During: have the agent log where it deviates
Once satisfied with the plan, Thariq starts a new session and passes the artifacts into the prompt. This gives Claude a fresh context window but with all the information compiled during planning — for example, a spec file and a prototype.
But no matter how much planning you do, there are always unknown unknowns lurking. The agent may find during its work that it needs to take a different tack because of an edge case in the code. So he asks Claude Code to keep a temporary implementation-notes.md (or .html) file where it tracks the decisions it makes, so he can learn from them on the next attempt.
"Keep an implementation-notes.md file. If you hit an edge case that forces you to deviate from the plan, pick the conservative option, log it under 'Deviations', and keep going."
After: use unknowns to verify
Shipping and reviewing also turn on unknowns: help others skip the potholes you hit, and confirm you actually understand what the agent did.
Pitches and explainers
In his view, getting buy-in and approvals is one of the most important parts of shipping. Building pitch and explainer artifacts in the final document helps in two ways: it accelerates understanding when reviewers start with the same unknowns you did, and accelerates approvals when experts want to see that you accounted for the unknowns and common failure points they would have anticipated.
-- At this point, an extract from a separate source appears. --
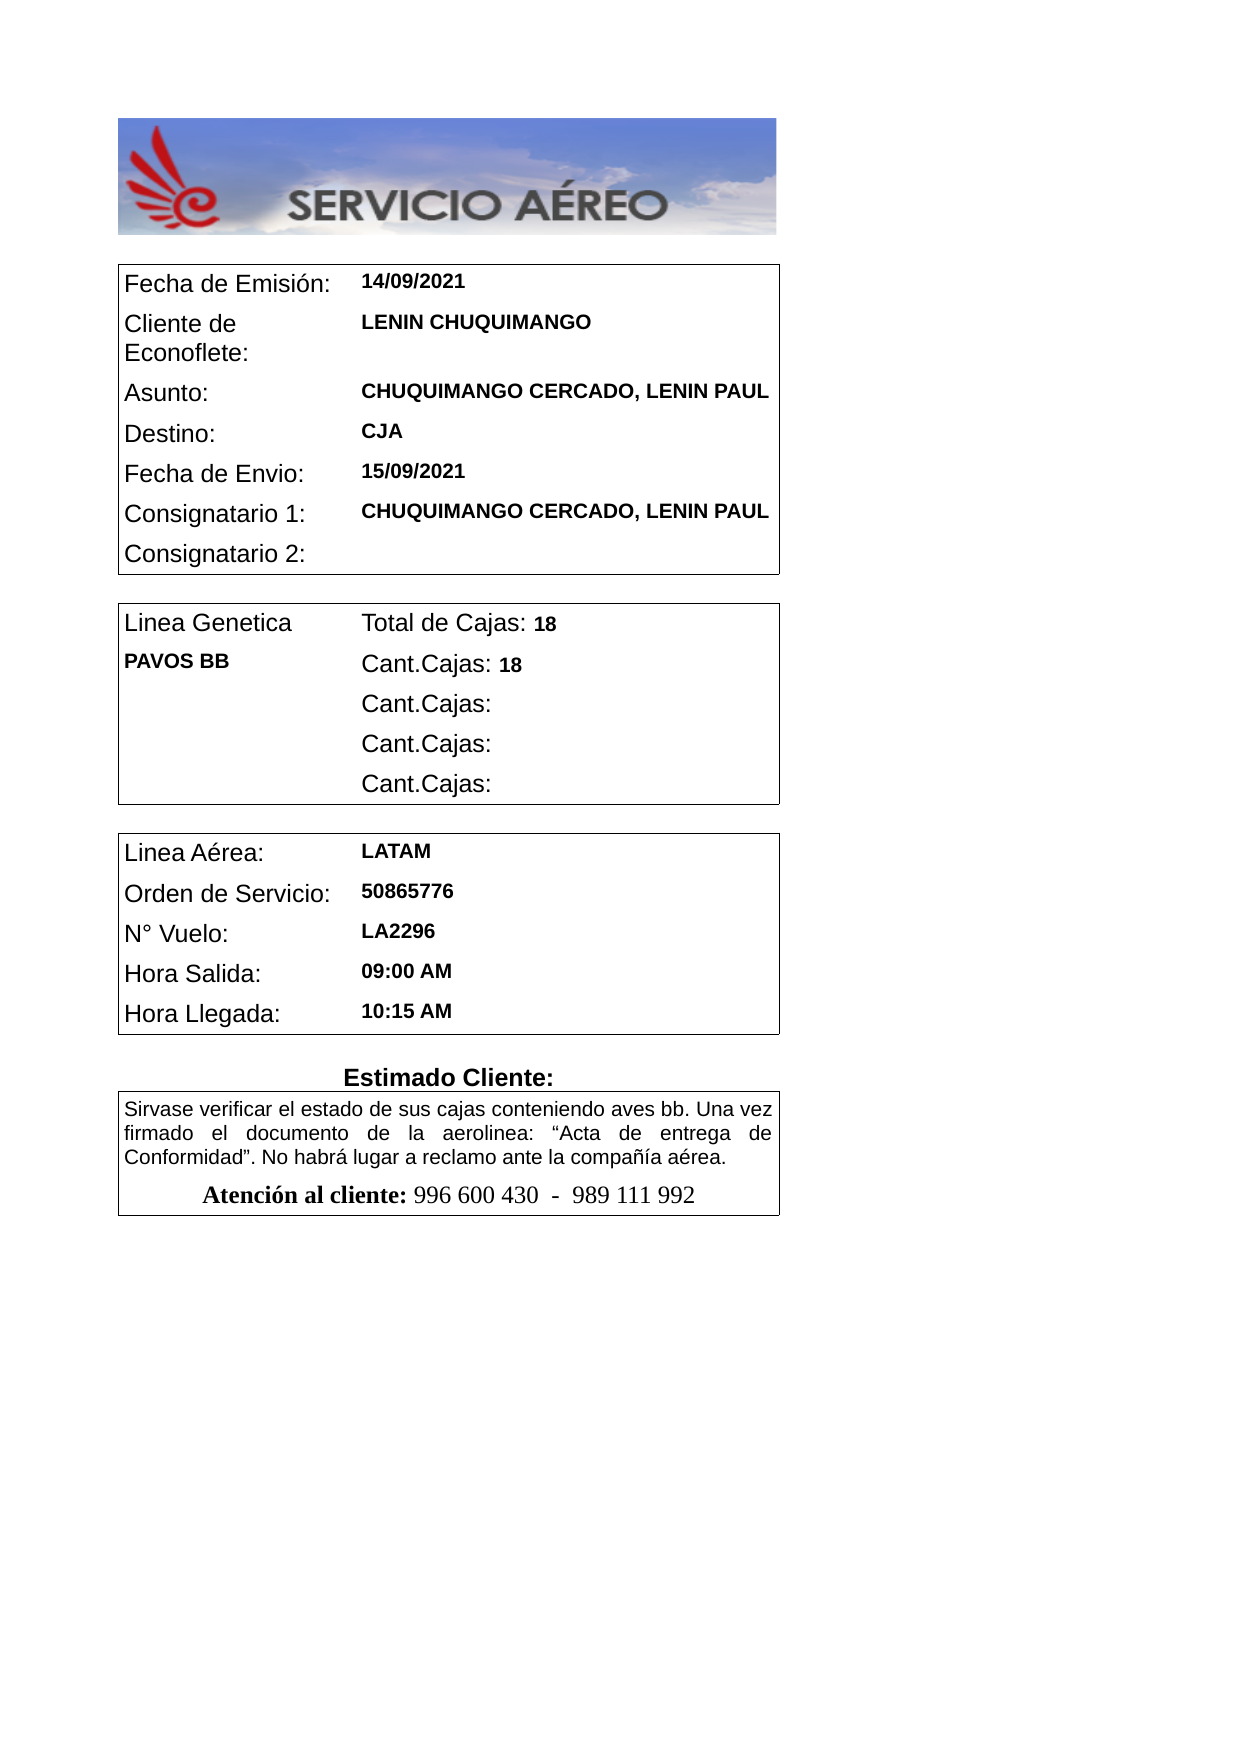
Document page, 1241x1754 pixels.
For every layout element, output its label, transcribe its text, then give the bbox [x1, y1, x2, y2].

"Package the prototype, the spec, and the implementation notes into a single doc I can drop in Slack to get buy-in. Lead with the demo GIF."
Quizzes
After a long working session, Claude may have accomplished more than he realized. Reading code diffs only gives a light understanding, since much of the behavior depends on existing code paths. Asking Claude to quiz him about the change — after he feeds Claude plenty of context — helps him understand what happened. He only merges after he passes the quiz perfectly.
"I want to make sure I understand everything that's happened in this change. Give me a HTML report on the changes for me to read and understand with context, intuition, what was done, etc. and a quiz at the bottom on the changes that I must pass."
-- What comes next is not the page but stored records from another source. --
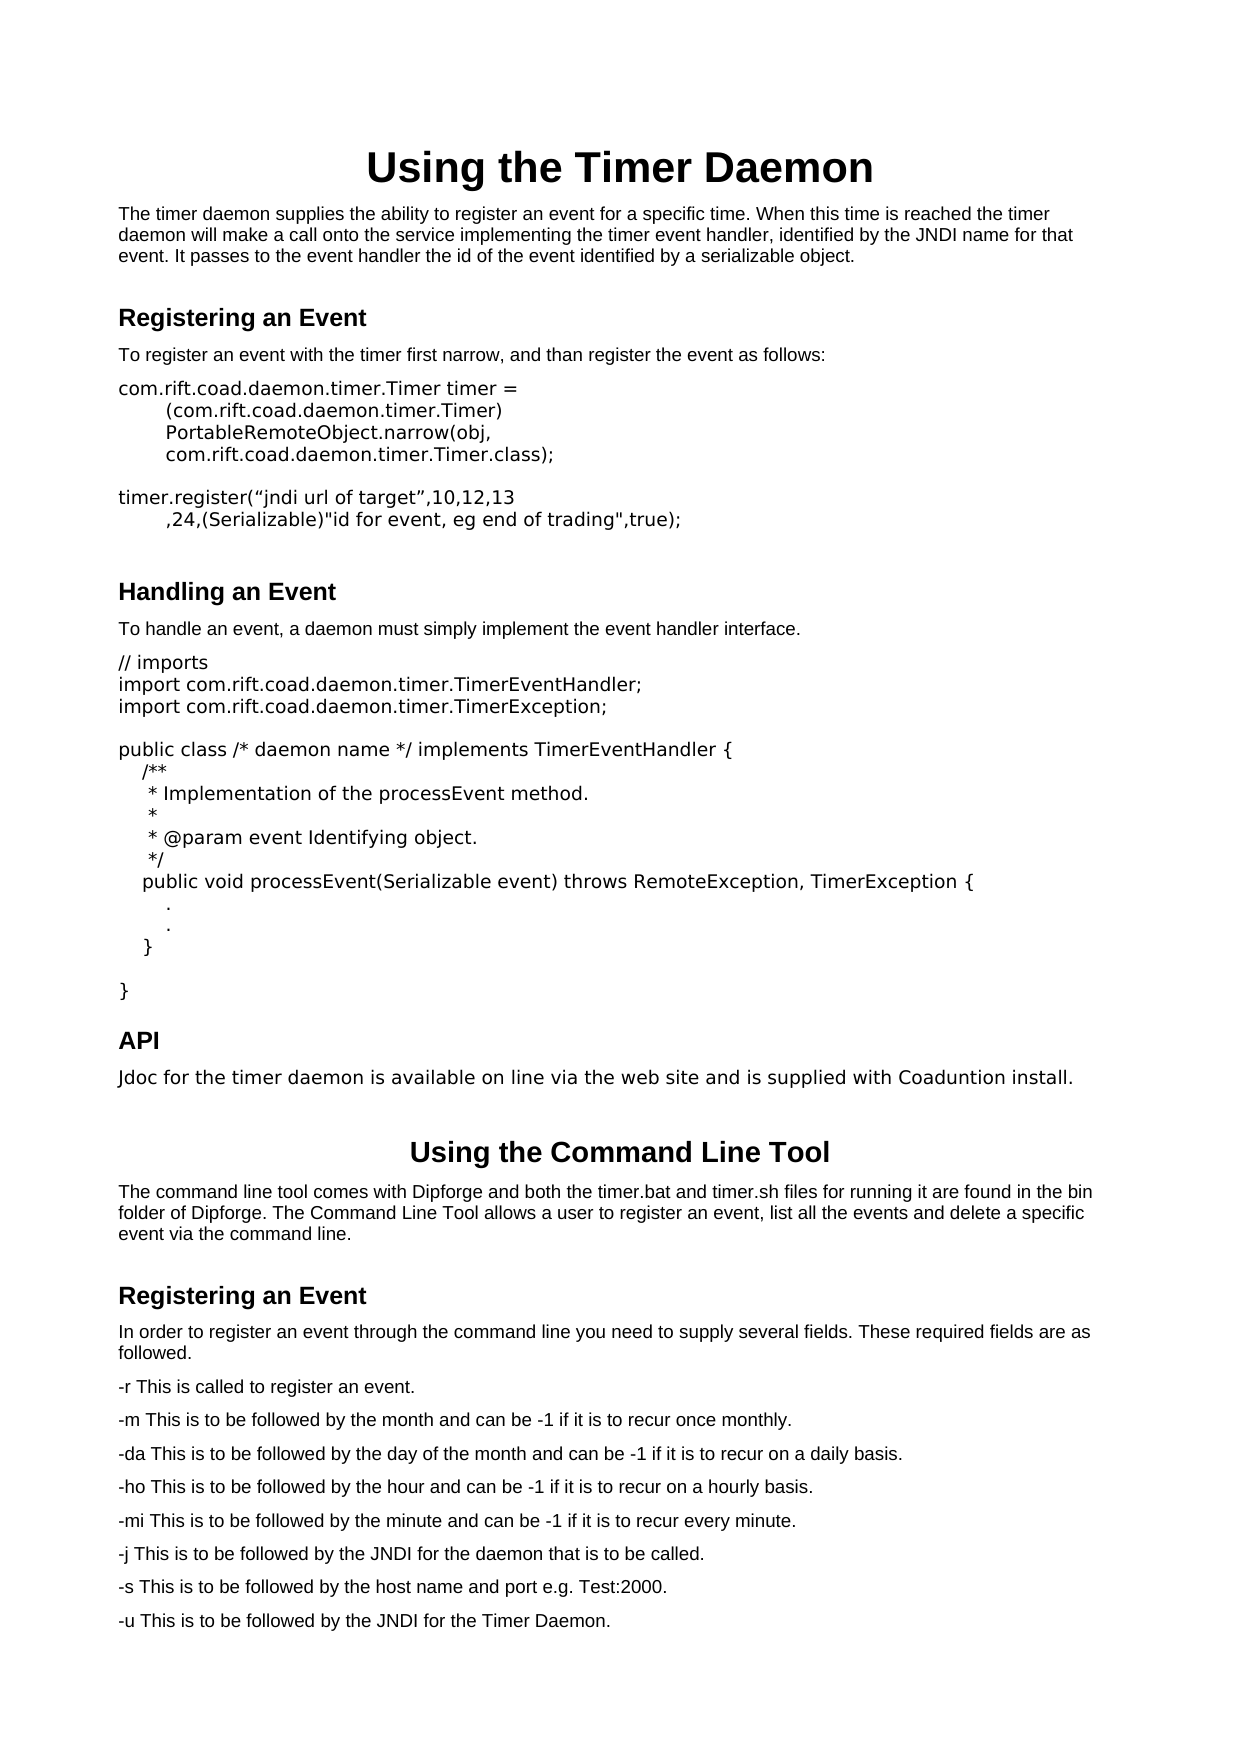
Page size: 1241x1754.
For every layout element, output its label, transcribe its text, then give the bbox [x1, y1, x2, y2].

text -j This is to be followed by the JNDI for the daemon that is to be called. [118, 1543, 1122, 1564]
text /** [118, 761, 1122, 783]
text -s This is to be followed by the host name and port e.g. Test:2000. [118, 1577, 1122, 1598]
text * Implementation of the processEvent method. [118, 783, 1122, 805]
text (com.rift.coad.daemon.timer.Timer) [118, 400, 1122, 422]
subtitle Using the Command Line Tool [118, 1136, 1122, 1169]
text The timer daemon supplies the ability to register an event for a specific time. When this time is reached the timer daemon will make a call onto the service implementing the timer event handler, identified by the JNDI name for that event. It passes to the event handler the id of the event identified by a serializable object. [118, 204, 1122, 267]
text PortableRemoteObject.narrow(obj, [118, 422, 1122, 444]
text . [118, 914, 1122, 936]
text The command line tool comes with Dipforge and both the timer.bat and timer.sh files for running it are found in the bin folder of Dipforge. The Command Line Tool allows a user to register an event, list all the events and delete a specific event via the command line. [118, 1181, 1122, 1244]
text Jdoc for the timer daemon is available on line via the web site and is supplied with Coaduntion install. [118, 1067, 1122, 1089]
text -mi This is to be followed by the minute and can be -1 if it is to recur every minute. [118, 1510, 1122, 1531]
subtitle Using the Timer Daemon [118, 143, 1122, 191]
text import com.rift.coad.daemon.timer.TimerEventHandler; [118, 674, 1122, 696]
text To register an event with the timer first narrow, and than register the event as follows: [118, 344, 1122, 366]
subtitle Registering an Event [118, 1281, 1122, 1309]
text // imports [118, 652, 1122, 674]
text com.rift.coad.daemon.timer.Timer timer = [118, 378, 1122, 400]
subtitle Handling an Event [118, 578, 1122, 606]
text public void processEvent(Serializable event) throws RemoteException, TimerException { [118, 871, 1122, 892]
text To handle an event, a daemon must simply implement the event handler interface. [118, 618, 1122, 639]
text public class /* daemon name */ implements TimerEventHandler { [118, 739, 1122, 761]
text com.rift.coad.daemon.timer.Timer.class); [118, 444, 1122, 466]
text timer.register(“jndi url of target”,10,12,13 [118, 487, 1122, 509]
text * [118, 805, 1122, 827]
text * @param event Identifying object. [118, 827, 1122, 849]
text ,24,(Serializable)"id for event, eg end of trading",true); [118, 509, 1122, 531]
subtitle API [118, 1027, 1122, 1055]
text import com.rift.coad.daemon.timer.TimerException; [118, 696, 1122, 717]
text . [118, 892, 1122, 914]
subtitle Registering an Event [118, 304, 1122, 332]
text */ [118, 849, 1122, 871]
text -r This is called to register an event. [118, 1376, 1122, 1397]
text -ho This is to be followed by the hour and can be -1 if it is to recur on a hourly basis. [118, 1477, 1122, 1497]
text } [118, 936, 1122, 958]
text -u This is to be followed by the JNDI for the Timer Daemon. [118, 1610, 1122, 1631]
text -m This is to be followed by the month and can be -1 if it is to recur once monthly. [118, 1410, 1122, 1431]
text -da This is to be followed by the day of the month and can be -1 if it is to recur on a daily basis. [118, 1443, 1122, 1464]
text } [118, 980, 1122, 1002]
text In order to register an event through the command line you need to supply several fields. These required fields are as followed. [118, 1322, 1122, 1364]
Editing the Fable launch video ran the whole method
The launch video for Fable was edited end-to-end with Claude Code. This was a new domain for him, and by his own account he is by no means an expert. The whole process was one of starting from what he knew and filling in the unknowns one by one.
Start from what you know
He knew Claude could edit and transcribe video with code, but wasn't sure it was accurate enough. So he asked Claude to explain how transcription like Whisper works, and whether he could accurately cut out ums and large pauses using ffmpeg.
Prototype the uncertain parts
He wanted a UI timed with the words he was saying, but wasn't sure it was possible — so he asked Claude to build a prototype video with Remotion and a transcription to see if it would work.
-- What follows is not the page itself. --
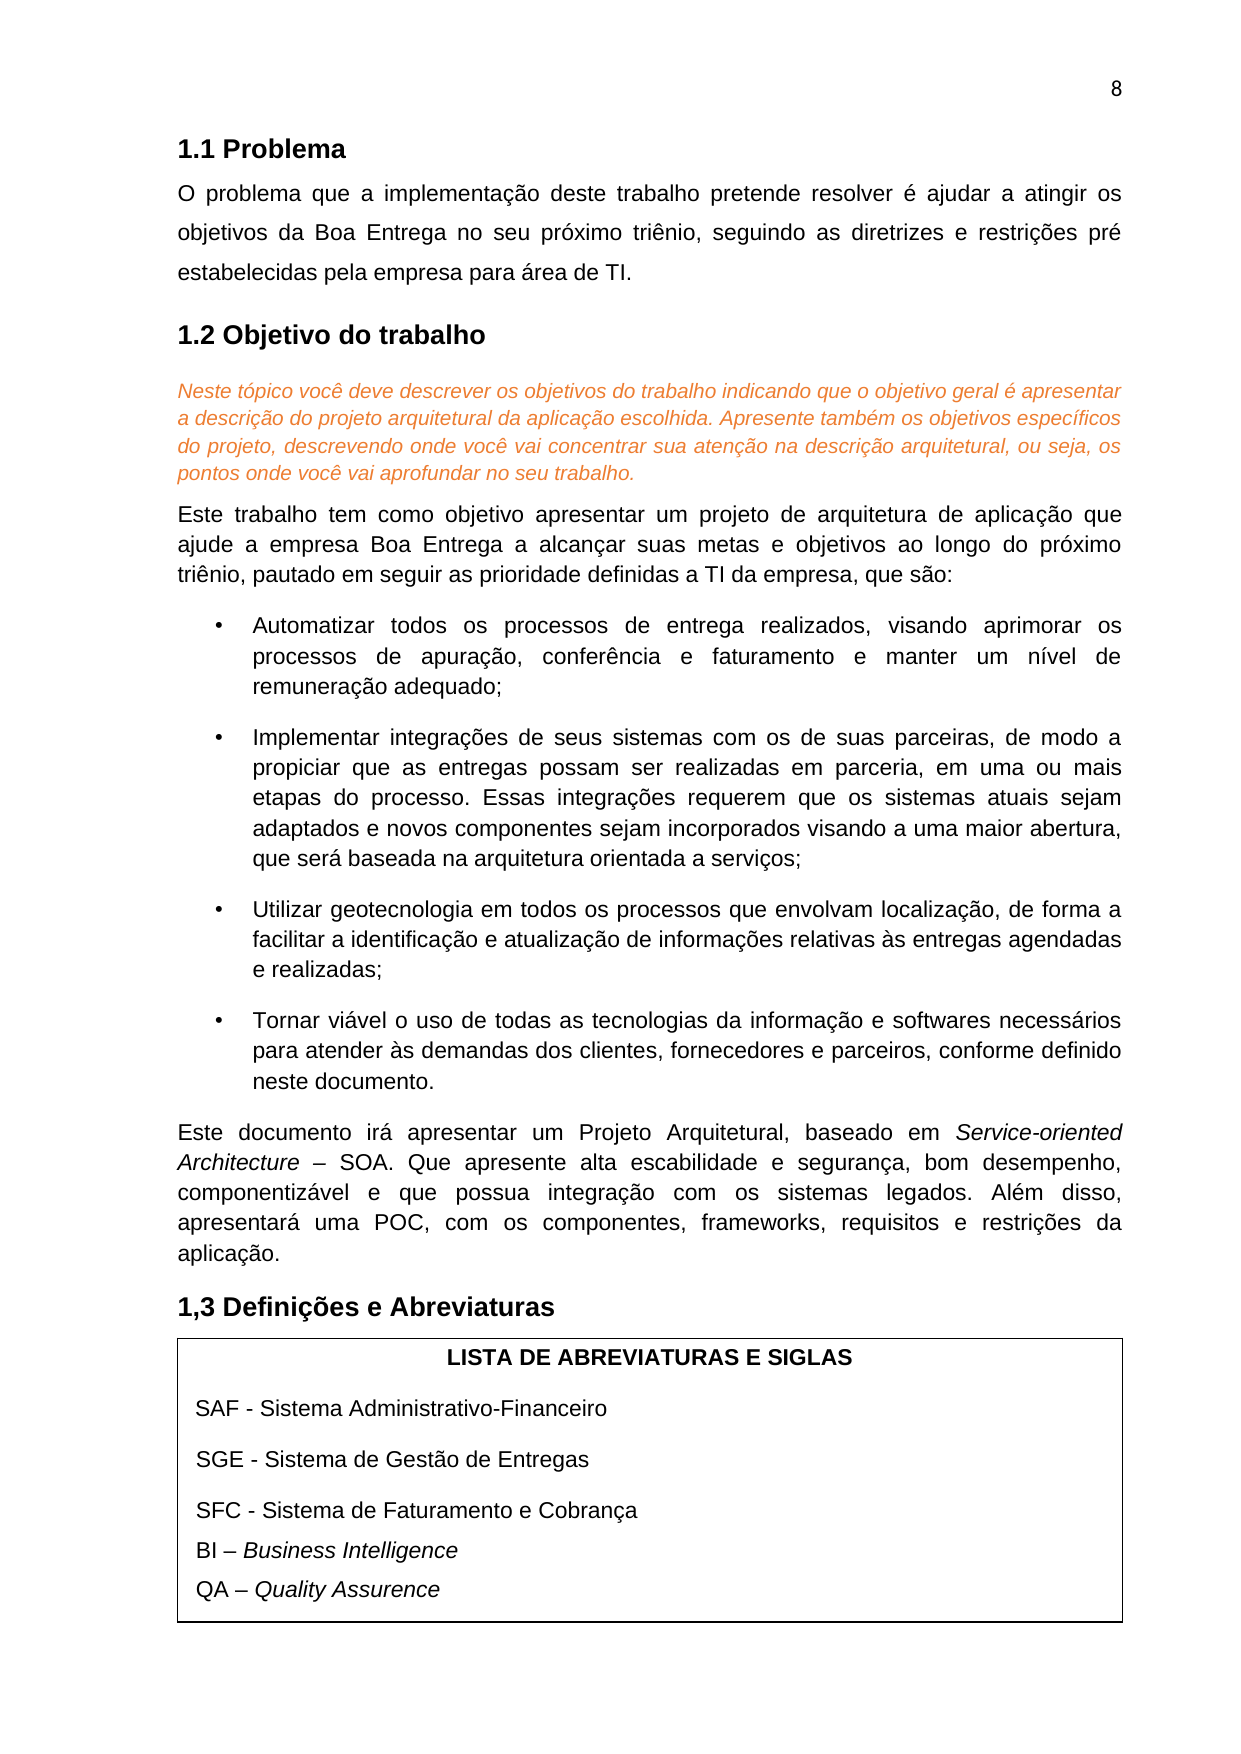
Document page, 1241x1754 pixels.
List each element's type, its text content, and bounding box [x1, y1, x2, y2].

When you don't know "good," have Claude teach you
The video looked muted, which he knew was color grading, but he didn't really know what color grading was. His first attempt was to have Claude produce variations to pick from, but he realized he didn't know what "good" looked like — so instead he asked Claude to teach him about color grading, to discover his unknowns.
Matching the map and territory
The article closes on a methodological judgment: the better models get, the more you can achieve with the right approach. When a long-horizon task comes back wrong, it's likely you need to spend more time defining your unknowns, or build an implementation plan that lets you and Claude adapt through them.
"Every explainer, brainstorm, interview, prototype, and reference is a cheap way to find out what you didn't know before it gets expensive to fix."
So, as he puts it, start your next project by asking Claude to help you find your unknowns.